Chart interpretation exercises
* * *

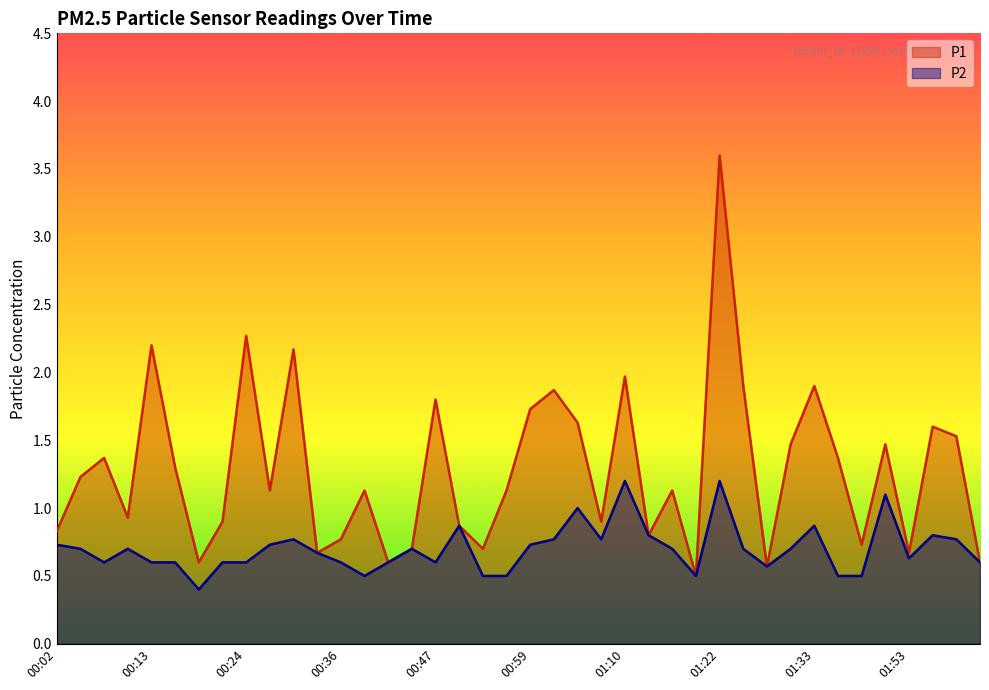

In P2, how many points are lower than both neighbors (excluding endpoints)?

8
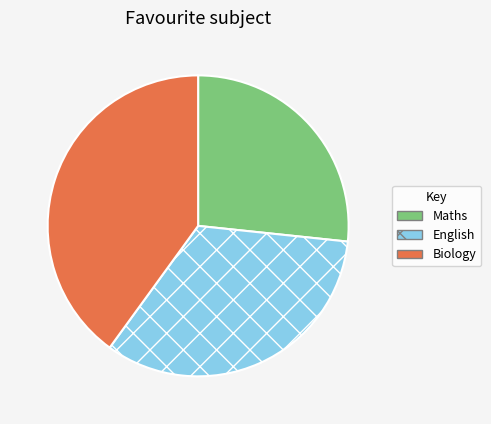

Is there a majority slice in this chart?

No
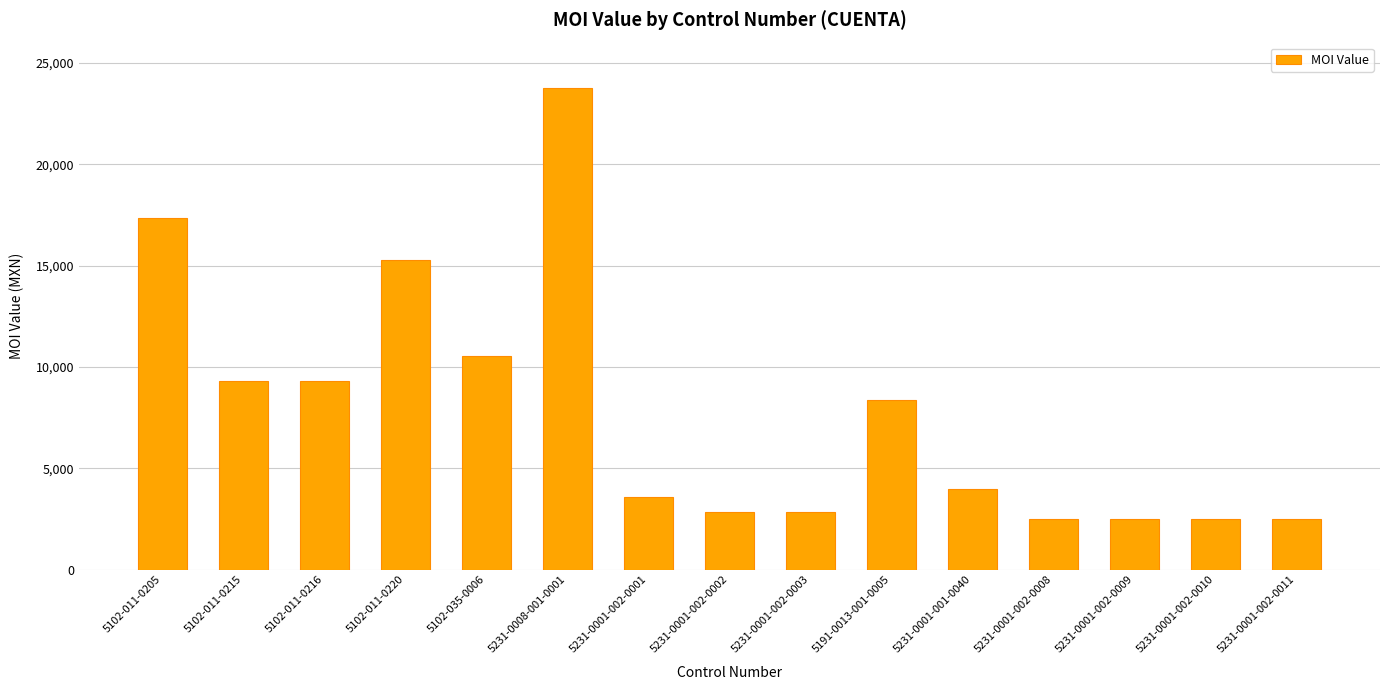

What is the difference between the values at 5231-0008-001-0001 and 5231-0001-002-0009?

21269.1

* * *

▸ **Request**
Copy every line of the data above word for word, omitting the pictures.

▸ **Response below**
In P2, how many points are lower than both neighbors (excluding endpoints)?

8

Is there a majority slice in this chart?

No

What is the difference between the values at 5231-0008-001-0001 and 5231-0001-002-0009?

21269.1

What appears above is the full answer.